(Stored items from a collection)
--- START ---

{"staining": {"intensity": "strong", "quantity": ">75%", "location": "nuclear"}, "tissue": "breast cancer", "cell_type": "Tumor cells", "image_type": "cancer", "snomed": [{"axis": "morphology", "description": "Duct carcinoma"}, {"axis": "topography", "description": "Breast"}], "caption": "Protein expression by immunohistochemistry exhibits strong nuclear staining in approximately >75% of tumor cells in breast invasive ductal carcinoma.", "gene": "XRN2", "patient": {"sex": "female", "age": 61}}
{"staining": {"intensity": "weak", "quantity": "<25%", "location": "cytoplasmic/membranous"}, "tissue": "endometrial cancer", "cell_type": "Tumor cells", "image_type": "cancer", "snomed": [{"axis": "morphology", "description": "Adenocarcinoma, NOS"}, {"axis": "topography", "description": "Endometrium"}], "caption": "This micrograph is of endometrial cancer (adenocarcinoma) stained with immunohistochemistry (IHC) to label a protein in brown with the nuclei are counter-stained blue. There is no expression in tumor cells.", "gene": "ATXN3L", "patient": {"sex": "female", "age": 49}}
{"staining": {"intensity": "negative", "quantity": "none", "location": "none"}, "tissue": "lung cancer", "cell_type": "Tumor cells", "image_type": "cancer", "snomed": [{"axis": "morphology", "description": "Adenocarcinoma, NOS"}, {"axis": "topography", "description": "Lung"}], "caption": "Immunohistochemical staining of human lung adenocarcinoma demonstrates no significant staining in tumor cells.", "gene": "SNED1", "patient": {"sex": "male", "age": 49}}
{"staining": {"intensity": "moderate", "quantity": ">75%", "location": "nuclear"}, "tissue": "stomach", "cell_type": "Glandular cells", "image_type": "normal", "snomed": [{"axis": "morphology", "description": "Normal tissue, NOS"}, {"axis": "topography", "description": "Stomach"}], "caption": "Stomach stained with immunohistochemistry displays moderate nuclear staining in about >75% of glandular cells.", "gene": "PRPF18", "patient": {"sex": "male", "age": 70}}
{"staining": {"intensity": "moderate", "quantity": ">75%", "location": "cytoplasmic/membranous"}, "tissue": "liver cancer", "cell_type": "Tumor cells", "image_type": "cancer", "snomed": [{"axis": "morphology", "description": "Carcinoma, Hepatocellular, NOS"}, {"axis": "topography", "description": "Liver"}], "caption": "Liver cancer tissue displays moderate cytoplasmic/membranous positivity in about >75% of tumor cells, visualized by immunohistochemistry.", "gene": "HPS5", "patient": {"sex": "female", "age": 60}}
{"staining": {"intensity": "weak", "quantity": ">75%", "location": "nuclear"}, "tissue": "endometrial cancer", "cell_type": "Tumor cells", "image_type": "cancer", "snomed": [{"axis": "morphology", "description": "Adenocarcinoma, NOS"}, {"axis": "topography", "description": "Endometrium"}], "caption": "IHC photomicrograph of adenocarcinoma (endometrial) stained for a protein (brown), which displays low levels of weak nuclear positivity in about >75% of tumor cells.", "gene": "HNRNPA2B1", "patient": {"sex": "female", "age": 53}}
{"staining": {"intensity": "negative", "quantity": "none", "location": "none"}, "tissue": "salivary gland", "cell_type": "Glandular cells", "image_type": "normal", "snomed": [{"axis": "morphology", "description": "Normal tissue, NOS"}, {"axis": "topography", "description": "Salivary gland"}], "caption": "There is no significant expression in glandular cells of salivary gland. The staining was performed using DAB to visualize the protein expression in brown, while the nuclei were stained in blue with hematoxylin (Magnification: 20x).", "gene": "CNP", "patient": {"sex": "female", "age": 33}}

--- END ---

*Exercise prompt:* Could you print every record above exactly as it appears?

*Exercise answer:*
{"staining": {"intensity": "strong", "quantity": ">75%", "location": "nuclear"}, "tissue": "breast cancer", "cell_type": "Tumor cells", "image_type": "cancer", "snomed": [{"axis": "morphology", "description": "Duct carcinoma"}, {"axis": "topography", "description": "Breast"}], "caption": "Protein expression by immunohistochemistry exhibits strong nuclear staining in approximately >75% of tumor cells in breast invasive ductal carcinoma.", "gene": "XRN2", "patient": {"sex": "female", "age": 61}}
{"staining": {"intensity": "weak", "quantity": "<25%", "location": "cytoplasmic/membranous"}, "tissue": "endometrial cancer", "cell_type": "Tumor cells", "image_type": "cancer", "snomed": [{"axis": "morphology", "description": "Adenocarcinoma, NOS"}, {"axis": "topography", "description": "Endometrium"}], "caption": "This micrograph is of endometrial cancer (adenocarcinoma) stained with immunohistochemistry (IHC) to label a protein in brown with the nuclei are counter-stained blue. There is no expression in tumor cells.", "gene": "ATXN3L", "patient": {"sex": "female", "age": 49}}
{"staining": {"intensity": "negative", "quantity": "none", "location": "none"}, "tissue": "lung cancer", "cell_type": "Tumor cells", "image_type": "cancer", "snomed": [{"axis": "morphology", "description": "Adenocarcinoma, NOS"}, {"axis": "topography", "description": "Lung"}], "caption": "Immunohistochemical staining of human lung adenocarcinoma demonstrates no significant staining in tumor cells.", "gene": "SNED1", "patient": {"sex": "male", "age": 49}}
{"staining": {"intensity": "moderate", "quantity": ">75%", "location": "nuclear"}, "tissue": "stomach", "cell_type": "Glandular cells", "image_type": "normal", "snomed": [{"axis": "morphology", "description": "Normal tissue, NOS"}, {"axis": "topography", "description": "Stomach"}], "caption": "Stomach stained with immunohistochemistry displays moderate nuclear staining in about >75% of glandular cells.", "gene": "PRPF18", "patient": {"sex": "male", "age": 70}}
{"staining": {"intensity": "moderate", "quantity": ">75%", "location": "cytoplasmic/membranous"}, "tissue": "liver cancer", "cell_type": "Tumor cells", "image_type": "cancer", "snomed": [{"axis": "morphology", "description": "Carcinoma, Hepatocellular, NOS"}, {"axis": "topography", "description": "Liver"}], "caption": "Liver cancer tissue displays moderate cytoplasmic/membranous positivity in about >75% of tumor cells, visualized by immunohistochemistry.", "gene": "HPS5", "patient": {"sex": "female", "age": 60}}
{"staining": {"intensity": "weak", "quantity": ">75%", "location": "nuclear"}, "tissue": "endometrial cancer", "cell_type": "Tumor cells", "image_type": "cancer", "snomed": [{"axis": "morphology", "description": "Adenocarcinoma, NOS"}, {"axis": "topography", "description": "Endometrium"}], "caption": "IHC photomicrograph of adenocarcinoma (endometrial) stained for a protein (brown), which displays low levels of weak nuclear positivity in about >75% of tumor cells.", "gene": "HNRNPA2B1", "patient": {"sex": "female", "age": 53}}
{"staining": {"intensity": "negative", "quantity": "none", "location": "none"}, "tissue": "salivary gland", "cell_type": "Glandular cells", "image_type": "normal", "snomed": [{"axis": "morphology", "description": "Normal tissue, NOS"}, {"axis": "topography", "description": "Salivary gland"}], "caption": "There is no significant expression in glandular cells of salivary gland. The staining was performed using DAB to visualize the protein expression in brown, while the nuclei were stained in blue with hematoxylin (Magnification: 20x).", "gene": "CNP", "patient": {"sex": "female", "age": 33}}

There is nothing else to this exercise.